Human health is tightly linked with the food people consume. However, how are nutrients in food taken up and made available to human cells? It has beeen discovered that microbes on the tongue play crucial roles in nitrate and nitrite metabolism and human health. Understanding this interaction by combing next generation sequencing with human physiology and health we aim to help in our quest for healthy ageing. This Wellcome Trust funded studentship is jointly supervised with Prof. Andy Jones and Dr. Anni Vanhatalo (Sport and Health Sciences) and Prof. Paul Winyard (Medical School).
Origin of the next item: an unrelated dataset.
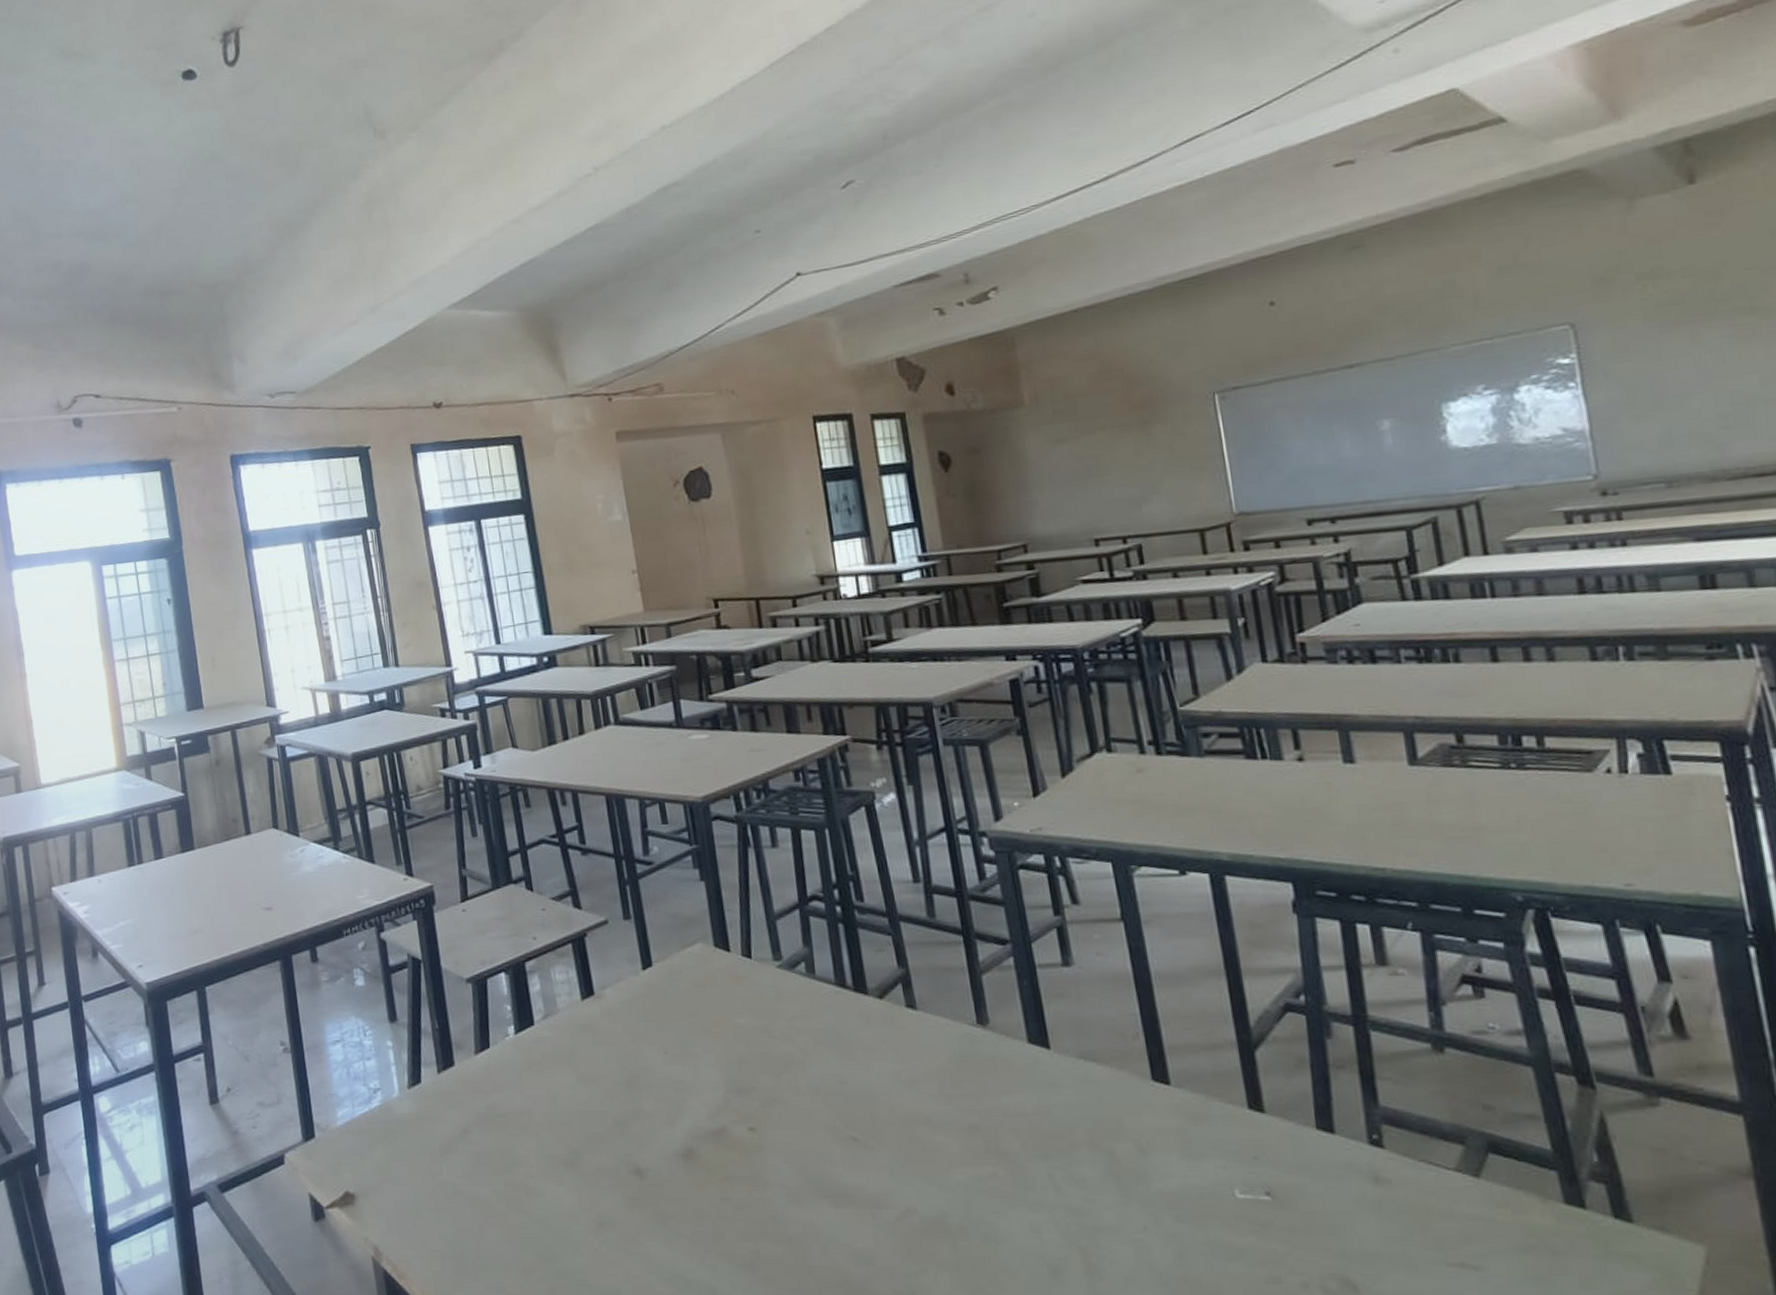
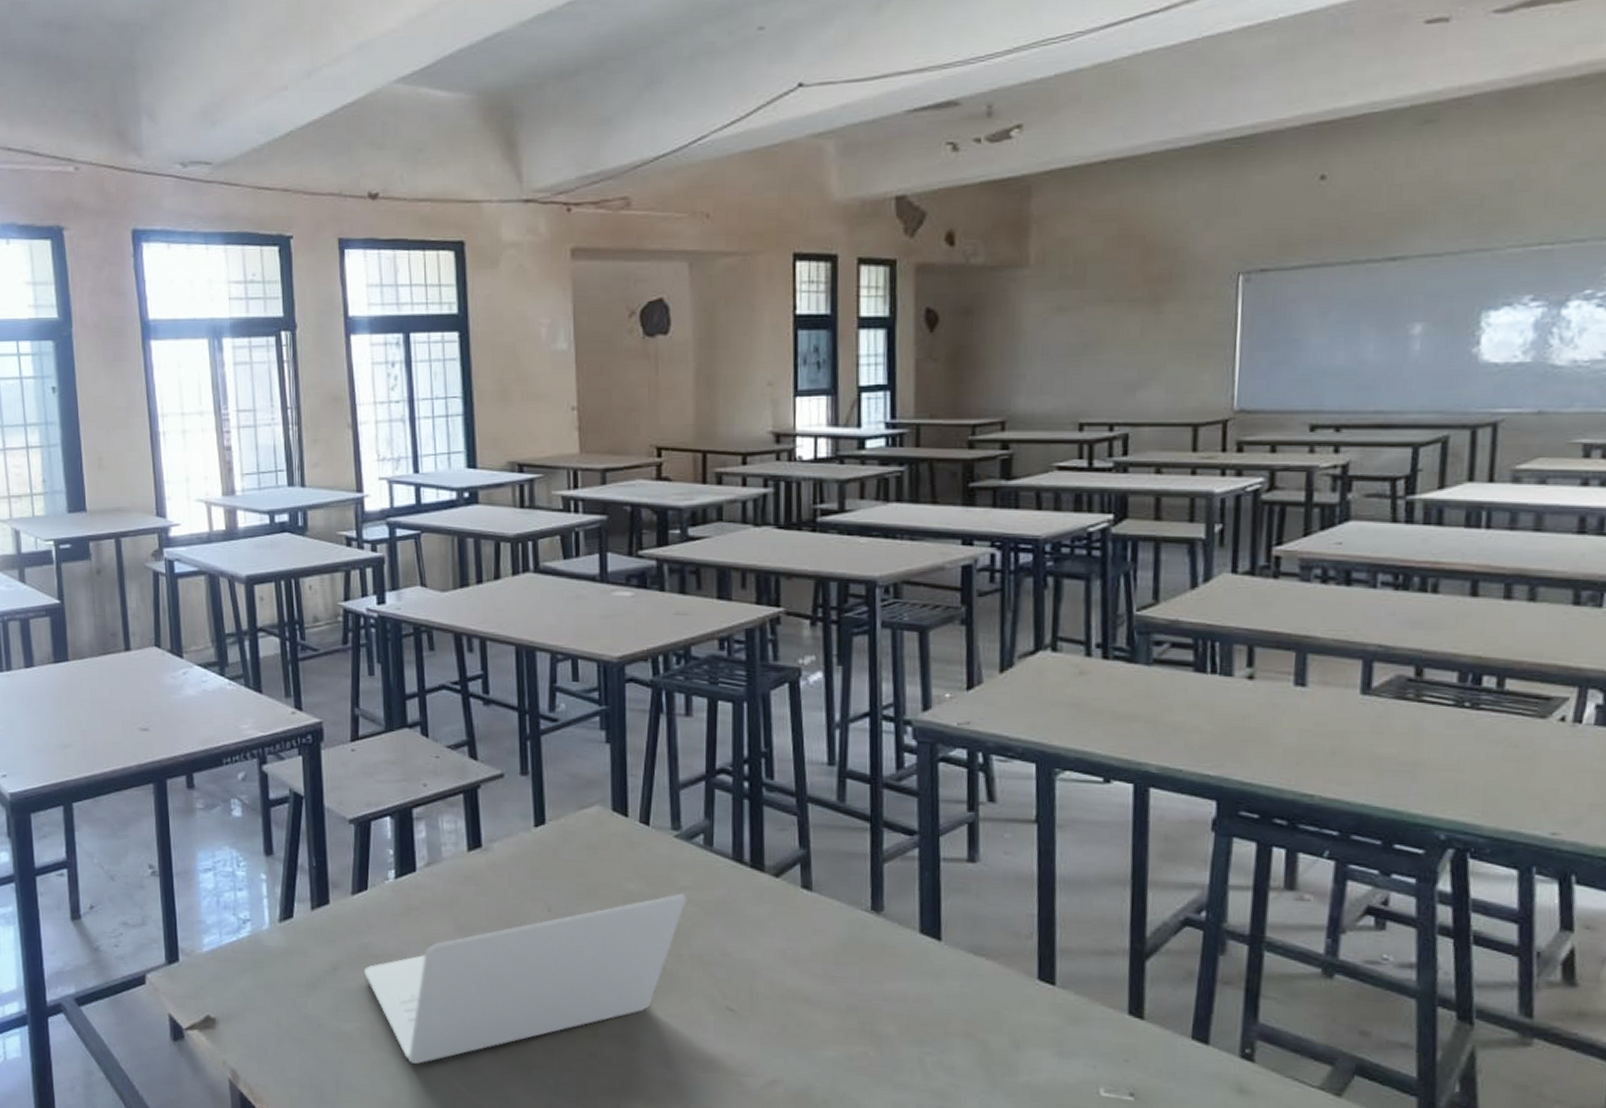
laptop: none [494,1024,798,1224] -> present [364,893,687,1064]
Annabel Rice, PhD student Fish Virology (ar605{at}exeter.ac.uk).
Viruses cause serious disease in fish but are often detected at a very late stage during infection. We aim to develop better diagnostic methods to be able to detect viruses before large outbreaks occur. We also hope to be able to boost the immune system of fish so they are better able to defend themselves against incoming viruses. The aim of this project is to protect fish as aquaculture will become a more important source of food for humanity in the future. This a University of Exeter and Cefas Strategic Alliance funded PhD studentship and jointly supervised with Dr David Stone at Cefas and Dr Tetsu Kudoh in Biosciences.




Alumni

Dr Diana Minardi. Former PhD-student (2013-2017), now research scientist at Centre for Environment, Fisheries and Aquaculture Science (Cefas).
Dr Sheera Abdulla. Former PhD-student (2011-2016), now laboratory manager at the University of Exeter.

Dr Michael Bottery. Former
MRes-student Bioinformatics (2013), now postdoctoral research associate at University of York.
Dr Maria Siegesmund.
Former PhD-student (2007-2011) & post-doc (2011), now working at the Georg-August-Universität Göttingen, Department of Experimental Phycology and Culture Collection of Algae, Germany and retrained as secondary school science teacher.
Dr Kerem Terali.
Former PhD-student (2006-2010), now Associate Professor at the Near East University in Cyprus
.
Dr Kailash Chand.
Former Post-doc (2009-2010), now Assistant Professor at the National Institute for Research in Environmental Health in India.
Dr Joseph Harvey.
Former Wellcome Trust Vacation Scholar (Summer 2010). Now at Appleton Woods Ltd.
Ifeanyi Nwachukwu.
Former MSc Biocatalysis student (2009), now Vanier Scholar at the University of Manitoba.
Nebibe Mutlu.
Former Erasmus placement student (Summer 2009), now PhD-student at the University of Michigan at Ann Arbor, USA.
Dr Karleigh Hamblin. Former PhD-student (2005-2008), now at the Defence Science and Technology Laboratory, Porton Down.
Dr Matthew Rogers.
Former Post-doc (2007-2008), now Assistant Professor at the Medical School at the University of Pittsburgh, USA.